Our results show that if an APR approach knows all code name changes and composes new fixes by fully or partially reusing the content of past fixes, only 2.1% and 3.2% of new fixes can be created from single or multiple past fixes in the same project, compared with 0.9% and 1.2% of fixes created from past fixes across projects. However, if an APR approach knows all code name changes and composes new fixes by fully or partially reusing the code structures of past fixes, up to 41.3% and 29.7% of new fixes can be created. By making the above observations and revealing other 10 findings, we investigated the upper bound of reusable past fixes and composable new fixes, exploring the potential of existing and future APR approaches.

A Characterization Study of Repeated Bug Fixes (ICSME17)

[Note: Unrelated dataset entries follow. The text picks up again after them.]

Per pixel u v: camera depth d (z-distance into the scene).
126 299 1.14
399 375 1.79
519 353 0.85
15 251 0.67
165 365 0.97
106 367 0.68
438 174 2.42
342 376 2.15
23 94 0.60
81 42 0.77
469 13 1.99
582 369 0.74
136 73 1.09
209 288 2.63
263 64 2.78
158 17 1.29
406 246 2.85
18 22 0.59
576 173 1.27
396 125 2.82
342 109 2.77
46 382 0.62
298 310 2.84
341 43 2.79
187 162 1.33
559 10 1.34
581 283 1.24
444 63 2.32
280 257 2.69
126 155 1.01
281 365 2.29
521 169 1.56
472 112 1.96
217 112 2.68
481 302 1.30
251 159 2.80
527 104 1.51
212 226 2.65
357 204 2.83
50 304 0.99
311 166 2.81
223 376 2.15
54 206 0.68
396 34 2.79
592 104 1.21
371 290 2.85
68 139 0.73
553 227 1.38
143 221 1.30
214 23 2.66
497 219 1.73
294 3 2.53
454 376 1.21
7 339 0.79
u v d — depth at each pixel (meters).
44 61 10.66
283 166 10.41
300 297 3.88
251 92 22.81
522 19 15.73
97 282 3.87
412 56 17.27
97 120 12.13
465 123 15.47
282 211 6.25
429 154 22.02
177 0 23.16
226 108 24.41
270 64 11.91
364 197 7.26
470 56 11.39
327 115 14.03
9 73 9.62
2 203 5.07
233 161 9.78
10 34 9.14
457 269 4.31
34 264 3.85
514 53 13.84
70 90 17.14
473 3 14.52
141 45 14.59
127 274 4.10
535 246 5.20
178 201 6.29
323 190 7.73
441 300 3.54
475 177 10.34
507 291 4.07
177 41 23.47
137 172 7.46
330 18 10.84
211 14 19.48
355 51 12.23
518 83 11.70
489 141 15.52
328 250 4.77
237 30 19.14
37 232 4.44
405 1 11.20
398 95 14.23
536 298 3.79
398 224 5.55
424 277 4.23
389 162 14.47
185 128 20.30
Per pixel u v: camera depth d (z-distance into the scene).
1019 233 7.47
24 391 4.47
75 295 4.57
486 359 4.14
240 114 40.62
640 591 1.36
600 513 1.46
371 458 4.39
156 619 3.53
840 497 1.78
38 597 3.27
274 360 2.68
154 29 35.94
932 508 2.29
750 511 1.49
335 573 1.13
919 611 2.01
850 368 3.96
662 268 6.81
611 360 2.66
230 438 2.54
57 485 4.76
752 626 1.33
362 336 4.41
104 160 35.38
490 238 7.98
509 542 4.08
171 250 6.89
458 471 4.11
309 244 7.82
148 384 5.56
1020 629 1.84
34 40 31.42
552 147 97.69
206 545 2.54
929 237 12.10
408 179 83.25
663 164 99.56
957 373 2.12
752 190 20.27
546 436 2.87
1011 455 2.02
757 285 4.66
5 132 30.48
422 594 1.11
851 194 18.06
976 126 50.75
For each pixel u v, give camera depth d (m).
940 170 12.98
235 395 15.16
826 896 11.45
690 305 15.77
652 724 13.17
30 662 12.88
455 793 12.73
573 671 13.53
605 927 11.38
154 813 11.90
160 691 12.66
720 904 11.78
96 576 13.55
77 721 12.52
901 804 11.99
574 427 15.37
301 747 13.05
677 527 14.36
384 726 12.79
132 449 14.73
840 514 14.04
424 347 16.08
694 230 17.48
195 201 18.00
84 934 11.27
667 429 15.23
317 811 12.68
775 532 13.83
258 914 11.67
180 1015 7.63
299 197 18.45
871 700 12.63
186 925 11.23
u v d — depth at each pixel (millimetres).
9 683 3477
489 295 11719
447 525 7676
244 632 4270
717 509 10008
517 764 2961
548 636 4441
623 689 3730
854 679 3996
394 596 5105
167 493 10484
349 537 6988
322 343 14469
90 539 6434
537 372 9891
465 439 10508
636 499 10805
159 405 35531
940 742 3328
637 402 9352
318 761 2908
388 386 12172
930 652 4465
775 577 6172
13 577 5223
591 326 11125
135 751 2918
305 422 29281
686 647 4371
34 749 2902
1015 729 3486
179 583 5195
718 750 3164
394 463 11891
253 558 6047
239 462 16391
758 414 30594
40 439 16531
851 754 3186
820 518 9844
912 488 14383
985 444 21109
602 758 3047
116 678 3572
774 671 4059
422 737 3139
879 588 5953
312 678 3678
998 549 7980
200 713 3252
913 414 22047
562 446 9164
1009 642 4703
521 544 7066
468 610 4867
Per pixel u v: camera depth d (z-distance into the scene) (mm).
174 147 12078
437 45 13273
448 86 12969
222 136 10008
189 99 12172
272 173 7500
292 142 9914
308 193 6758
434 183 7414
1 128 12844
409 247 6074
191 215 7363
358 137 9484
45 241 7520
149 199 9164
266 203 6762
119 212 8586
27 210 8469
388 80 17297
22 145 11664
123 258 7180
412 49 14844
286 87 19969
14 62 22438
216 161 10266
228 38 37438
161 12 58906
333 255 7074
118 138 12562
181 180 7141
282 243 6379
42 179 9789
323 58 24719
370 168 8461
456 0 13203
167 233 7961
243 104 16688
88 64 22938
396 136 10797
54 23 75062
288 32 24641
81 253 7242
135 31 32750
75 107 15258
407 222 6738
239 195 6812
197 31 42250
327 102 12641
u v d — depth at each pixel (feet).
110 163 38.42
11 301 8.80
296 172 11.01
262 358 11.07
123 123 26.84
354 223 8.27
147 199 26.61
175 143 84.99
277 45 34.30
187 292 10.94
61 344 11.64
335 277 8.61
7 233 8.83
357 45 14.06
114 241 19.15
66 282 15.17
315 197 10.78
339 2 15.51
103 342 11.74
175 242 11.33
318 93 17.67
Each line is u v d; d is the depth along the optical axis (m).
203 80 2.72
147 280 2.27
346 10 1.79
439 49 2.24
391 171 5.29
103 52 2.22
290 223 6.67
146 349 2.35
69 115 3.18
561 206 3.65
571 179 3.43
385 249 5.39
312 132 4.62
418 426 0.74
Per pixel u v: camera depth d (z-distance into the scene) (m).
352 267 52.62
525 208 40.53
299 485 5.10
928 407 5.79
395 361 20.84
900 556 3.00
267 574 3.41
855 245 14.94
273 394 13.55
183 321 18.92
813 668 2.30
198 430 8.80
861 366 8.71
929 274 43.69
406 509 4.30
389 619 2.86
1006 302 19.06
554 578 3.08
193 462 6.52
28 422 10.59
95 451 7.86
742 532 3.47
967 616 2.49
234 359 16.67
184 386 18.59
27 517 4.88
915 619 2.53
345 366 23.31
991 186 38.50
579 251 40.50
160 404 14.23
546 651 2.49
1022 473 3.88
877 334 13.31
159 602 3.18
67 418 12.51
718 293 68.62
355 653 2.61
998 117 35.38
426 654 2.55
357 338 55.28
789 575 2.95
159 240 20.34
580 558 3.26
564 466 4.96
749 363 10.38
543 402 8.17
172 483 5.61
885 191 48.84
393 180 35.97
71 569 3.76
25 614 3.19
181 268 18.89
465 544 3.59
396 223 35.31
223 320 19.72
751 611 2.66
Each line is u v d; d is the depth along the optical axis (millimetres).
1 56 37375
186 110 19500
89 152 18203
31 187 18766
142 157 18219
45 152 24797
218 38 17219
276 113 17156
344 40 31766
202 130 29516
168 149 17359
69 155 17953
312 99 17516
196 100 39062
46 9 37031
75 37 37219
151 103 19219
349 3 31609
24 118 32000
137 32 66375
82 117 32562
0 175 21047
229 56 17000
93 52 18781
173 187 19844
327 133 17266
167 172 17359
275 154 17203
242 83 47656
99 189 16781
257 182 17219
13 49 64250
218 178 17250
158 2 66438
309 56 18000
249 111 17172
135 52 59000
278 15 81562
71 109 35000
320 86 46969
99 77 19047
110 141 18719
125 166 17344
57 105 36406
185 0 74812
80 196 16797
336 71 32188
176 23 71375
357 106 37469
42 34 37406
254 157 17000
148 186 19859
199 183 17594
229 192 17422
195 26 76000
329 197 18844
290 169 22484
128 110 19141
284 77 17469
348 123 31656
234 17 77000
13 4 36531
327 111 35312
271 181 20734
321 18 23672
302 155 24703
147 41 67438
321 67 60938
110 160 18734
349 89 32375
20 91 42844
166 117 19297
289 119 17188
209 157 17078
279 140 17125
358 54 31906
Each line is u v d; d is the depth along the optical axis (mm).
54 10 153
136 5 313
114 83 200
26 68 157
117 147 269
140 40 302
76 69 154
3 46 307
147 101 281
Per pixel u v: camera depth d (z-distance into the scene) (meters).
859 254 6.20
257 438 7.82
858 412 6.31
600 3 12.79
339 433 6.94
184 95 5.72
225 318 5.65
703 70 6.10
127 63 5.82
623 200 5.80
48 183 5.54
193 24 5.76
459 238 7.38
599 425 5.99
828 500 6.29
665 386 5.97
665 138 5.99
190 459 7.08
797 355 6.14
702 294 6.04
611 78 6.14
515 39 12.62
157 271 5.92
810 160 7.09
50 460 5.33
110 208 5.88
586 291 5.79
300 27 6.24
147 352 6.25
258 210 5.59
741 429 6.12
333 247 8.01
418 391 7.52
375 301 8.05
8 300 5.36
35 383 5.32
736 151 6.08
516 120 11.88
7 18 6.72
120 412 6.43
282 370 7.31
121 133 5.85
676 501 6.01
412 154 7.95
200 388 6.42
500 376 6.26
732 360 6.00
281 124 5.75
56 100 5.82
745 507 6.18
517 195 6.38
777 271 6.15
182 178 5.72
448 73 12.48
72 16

Programmers always fix bugs when maintaining software. Previous studies showed that developers apply repeated bug fixes—similar or identical code changes—to multiple locations. Based on the observation, researchers built tools to identify code locations in need of similar changes, or to suggest similar bug fixes to multiple code fragments. However, some fundamental research questions, such as what are the characteristics of repeated bug fixes, are still unexplored. In this paper, we present a comprehensive empirical study with 341,856 bug fixes from 3 open-source projects to investigate repeated fixes in terms of their frequency, edit locations, and semantic meanings. Specifically, we sampled bug reports and retrieved the corresponding fixing patches in version history. Then we chopped patches into smaller fixes (edit fragments). Among all the fixes related to a bug, we identified repeated fixes using clone detection, and put a fix and its repeated ones into one repeated-fix group. With these groups, we characterized the edit locations, and investigated the common bug patterns as well as common fixes.

Our study on Eclipse JDT, Mozilla Firefox, and LibreOffice shows that (1) 15-20% of bugs involved repeated fixes; (2) 73-92% of repeated-fix groups were applied purely to code clones; and (3) 39% of manually examined groups focused on bugs relevant to additions or deletions of whole if-structures. These results deepened our understanding of repeated fixes. They enabled us to assess the effectiveness of existing tools, and will further provide insights for future research directions in automatic software maintenance and program repair.

How Does Execution Information Help with Information-Retrieval Based Bug Localization? (ICPC17)

Bug localization is challenging and time-consuming. Given a bug report, a developer may spend tremendous time in understanding the bug description together with code in order to locate bugs. To facilitate bug report comprehension, information retrieval (IR)-based bug localization techniques have been proposed to automatically search for and rank potential buggy code elements (i.e., classes or methods). However, these techniques do not leverage any dynamic execution information of buggy programs. For this paper, we performed the first systematic study on how dynamic execution information can help with static IR-based bug localization. More specifically, with the fixing patches and bug reports of 157 real bugs, we investigated the impact of various execution information (i.e., coverage, slicing, and spectrum) on three IR-based techniques: the baseline technique, BugLocator, and BLUiR.

Our experiments demonstrate that both the coverage and slicing information of failed tests can effectively reduce the search space and improve IR-based techniques at both class and method levels. Using additional spectrum information can further improve bug localization at the method but not the class level. Some of our investigated ways of augmenting IR-based bug localization with execution information even outperform a state-of-the-art technique, which merges spectrum with an IR-based technique in a complicated way. Different from prior work, by investigating various easy-to-understand ways to combine execution information with IR-based techniques, this study shows for the first time that execution information can generally bring considerable improvements to IR-based bug localization.